§ 141 Abs. 3 S. 4 StPO gebietet in Fall 2 die Bestellung eines Verteidigers, "wenn die Mitwirkung eines Verteidigers aufgrund der Bedeutung der Vernehmung zur Wahrung der Rechte des Beschuldigten geboten erscheint". Liegen diese Voraussetzungen vor, ist die Bestellung obligatorisch und unabhängig vom Vorliegen der Voraussetzungen des § 140 Abs. 1 und Abs. 2 StPO.
Die Bestellung und die Mitwirkung eines Verteidigers muss "aufgrund der Bedeutung der Vernehmung zur Wahrung der Rechte des Beschuldigten geboten " sein. Dass die Bestellung/Mitwirkung des Verteidigers nur "erforderlich" ist, reicht also nicht aus. Geboten dürfte die Mitwirkung eines Verteidigers insbesondere (vgl. BT-Drucks 18/11277, S. 28; auch Schlothauer StV 2017, 557 f., Burhoff, StPO 2017, Rn 122) in den Fällen sein, in denen auch in der Vergangenheit schon eine Beiordnung eines Pflichtverteidigers im Ermittlungsverfahren als notwendig angesehen worden ist (vgl. Burhoff, EV, Rn 3056 ff.), oder wenn durch die Beweiserhebung dem Verlust erheblicher Entlastungsbeweise vorgebeugt werden soll (§ 166 Abs. 1 StPO; Schlothauer StV 2017, 557, 558).
Ob die Bedeutung der Vernehmung die Mitwirkung eines Verteidigers zur Wahrung der Rechte des Beschuldigten gebietet, ist eine Frage des Einzelfalls, bei der alle Umstände zu würdigen sind. Entscheidend bei der Abwägung ist der Stellenwert der Aussage für die Ermittlungen bzw. für das weitere Verfahren (BT-Drucks 18/11277, S. 29).
Hinweis:
Für die haftrichterliche Beschuldigtenvernehmung nach §§ 115 Abs. 2, 115a Abs. 2 und 128 Abs. 1 S. 2 StPO ist davon auszugehen, dass in diesen Fällen immer die Mitwirkung eines Pflichtverteidigers zur Wahrung der Rechte des Beschuldigten geboten ist. Denn es ist immer unmittelbar das Freiheitsrecht des Beschuldigten (Art. 2 Abs. 2 S. 2 GG) tangiert, da es bei diesen Vernehmungen immer um die Frage geht, ob gegen den Beschuldigten ein Haftbefehl ergeht bzw. die Haft aufrechterhalten oder der Haftbefehl aufgehoben wird, also um die Freiheit der Person (Art. 2 Abs. 2 S. 2 GG).

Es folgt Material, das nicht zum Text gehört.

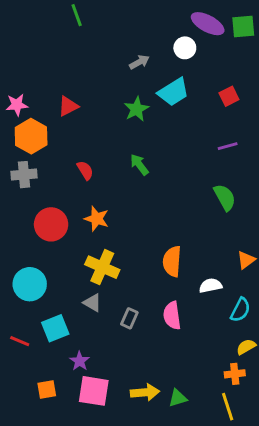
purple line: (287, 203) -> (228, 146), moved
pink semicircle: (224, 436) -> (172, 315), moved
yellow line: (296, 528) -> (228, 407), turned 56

Der (Ermittlungs-)Richter ist nicht an die Einschätzung der Staatsanwaltschaft gebunden (BT-Drucks 18/11277, a.a.O.). Wäre das der Fall, würde die Regelung ins Leere laufen. Sie ist vielmehr ein Korrektiv für die Fälle, in denen die Staatsanwaltschaft keinen Antrag nach § 141 Abs. 3 S. 4 Fall 1 StPO stellt, der Richter/das Gericht jedoch der Auffassung ist, dass die Mitwirkung eines Verteidigers bei der richterlichen Vernehmung geboten ist, z.B. dann, wenn der Richter einer Aussage eine andere/größere Bedeutung für das Verfahren beimisst als die Staatsanwaltschaft. Dann soll der Richter nicht an die Einschätzung der Staatsanwaltschaft gebunden und ggf. gehalten sein, die Vernehmung ohne den nach seiner Meinung erforderlichen Pflichtverteidiger durchzuführen, sondern kann – aus eigenem Recht – einen Pflichtverteidiger bestellen.